Take every line from the listing below that contains "status".

Data shown:

####################

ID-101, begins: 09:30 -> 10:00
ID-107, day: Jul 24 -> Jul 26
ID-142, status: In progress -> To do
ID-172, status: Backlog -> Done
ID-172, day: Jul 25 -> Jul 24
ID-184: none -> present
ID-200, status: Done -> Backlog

####################

Response to the task:
ID-142, status: In progress -> To do
ID-172, status: Backlog -> Done
ID-200, status: Done -> Backlog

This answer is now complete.